Disks, this problem changes depending on the disk. This problem looks a lot like the issues you get when etcd can't communicate properly in a distributed cluster or multi-cluster environment. This problem can be invisible. This problem can become background noise as you solve it on accident and later bite you in the butt when you don't understand why after a restart, your precious pet no longer feels like playing.

The most difficult Kubeflow setup I ever had this problem with was a system I never saw in person. It was USB-C SATA drive. I don't know the providence of the enclosure. It was a single GPU gaming PC with 64gigs of ram an an i7 of some sort. It dual booted windows. I could never get that thing to run. I think I could now though, but I don't have access to that PC and don't care.

NVMe drives seem to work the best. Especially the Ironwolf ones I have in my best gear. Generally speaking I need to bump the numbers once after the bootstrap starts failing and it completes and then even with a restart it's never a problem.

Standard SATA SSDs though, hooked straight through SATA. The numbers will need to be bumped multiple times at bootstrap.

Proposed Solution Since I have multiple machines to profile and can for sure recreate this at a whim. Not that I need to make a special errand for it, my girlfriend is currently working through some courseware I'm putting together for Charmed Kubeflow on a dual processor, dual GPU, 140g RAM, System76 Bonobo and we are running into the problem AGAIN. And it's on an NVMe. I'll solve it with some fiddling but this problem, once fully identified can be an automated part of the bootstrap and increase the adoption of Kubeflow considerably.

It only really clicked for me that this was a bottleneck issue based off of storage that was actually solvable last week. So forgive me that I'm not coming at this with some easy stats and a fully baked solution. What would that solution look like? I've got a little script I've half baked to benchmark the disk and then as the connections increase when Kubeflow's juju install kicks off can maybe monitor a socket or something that will report disk connections.

Parting Note I currently have a lab with 5 machines running Kubeflow.

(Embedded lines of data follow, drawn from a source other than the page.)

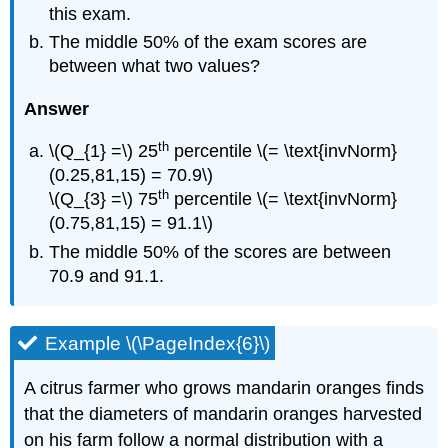
this exam.
The middle 50% of the exam scores are
between what two values?
Answer
th
\(Q_{1} =\) 25
percentile \(= \text{invNorm}
(0.25,81,15) = 70.9\)
th
\(Q_{3} =\) 75
percentile \(= \text{invNorm}
(0.75,81,15) = 91.1\)
The middle 50% of the scores are between
70.9 and 91.1.
Example \(\PageIndex{6}\)
A citrus farmer who grows mandarin oranges finds
that the diameters of mandarin oranges harvested
on his farm follow a normal distribution with a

I've got a couple dozen extra nodes spread all around the country and focus mostly on edge compute, ML/AI, data providence and secure publishing. I can and am testing this problem over and over. And I will solve it, because I can't train and onboard people until this bump is smoothed out. Anyone that has any knowledge to help me solve this problem, many many thanks in advance.

I will be following this issue closely for any feedback, seriously. Three years ago it took me a year to get two untrained people to run ML/AI jobs in Kubeflow. At the start of this year I jumped into a new cast of characters. It took me 3 months. I think I've got it nailed down because my outing for the month of June took 4 1.5 hour sessions before I not only had the student running Kubeflow, but asking questions I ddin't have answers to. 3 of those 4 sessions were all because of this issue.

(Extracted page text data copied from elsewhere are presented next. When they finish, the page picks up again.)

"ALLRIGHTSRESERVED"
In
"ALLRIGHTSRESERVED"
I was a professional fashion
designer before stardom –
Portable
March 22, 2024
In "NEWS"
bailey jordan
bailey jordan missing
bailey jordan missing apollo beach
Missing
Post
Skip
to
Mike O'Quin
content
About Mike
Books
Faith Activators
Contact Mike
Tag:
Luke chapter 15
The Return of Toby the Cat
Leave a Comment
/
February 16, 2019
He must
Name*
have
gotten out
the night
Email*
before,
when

I am collecting all the parts of my investigation so I can share it and will be adding to this issue thread over the course of this week. Realistically, it'll take me a few days to get all the stuff compiled here in a way that isn't totally obnoxious.

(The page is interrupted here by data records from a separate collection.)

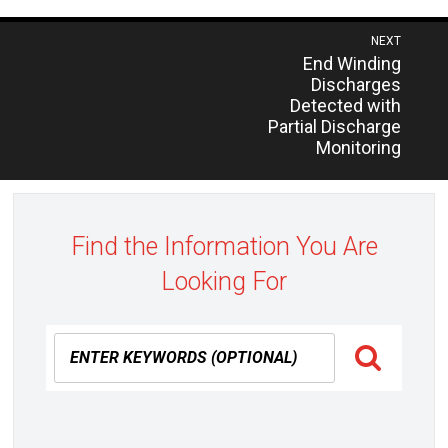
Post
NEXT
Previous
End Winding
navigation
post:
Discharges
Detected with
Partial Discharge
Monitoring
Find the Information You Are
Looking For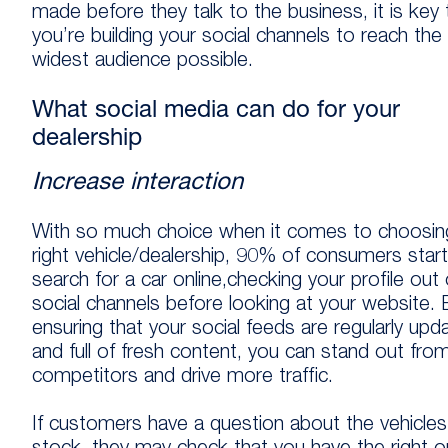
made before they talk to the business, it is key 
you’re building your social channels to reach the
widest audience possible.
What social media can do for your
dealership
Increase interaction
With so much choice when it comes to choosin
right vehicle/dealership, 90% of consumers start
search for a car online,checking your profile out
social channels before looking at your website. 
ensuring that your social feeds are regularly upd
and full of fresh content, you can stand out fro
competitors and drive more traffic.
If customers have a question about the vehicle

This is probably a faux-pas to do in an issue, but whatever. It's not like anyone will read this. I'm doing some workshops over the summer. If you'd like to get in on them, fill out this thing. https://forms.gle/hCwZF8suoWbzCMXaA I have a thing launching this summer. DTMF.com and 0xf.ai... maybe 0110.wtf. Who knows! Ocelots.net? KingZero? When you have autoDNS, auto Lets Encrypt, mTLS, Kubeflow, a private container registry, a private git registry, and whatever; You get a solid mesh network and the ways the internet can get are super weird. I wanna show y'all.

DnPlas commented 1 year ago

Thanks for reporting this @millerhooks, and thanks for the ideas and proving all this insight. Ideally we wouldn't have to provide such a workaround in our documentation, and we'll definitely allocate some time to investigate further. The tricky part as you mentioned is to be able to benchmark and spot the actual issue and where it comes from. We shall provide some updates soon.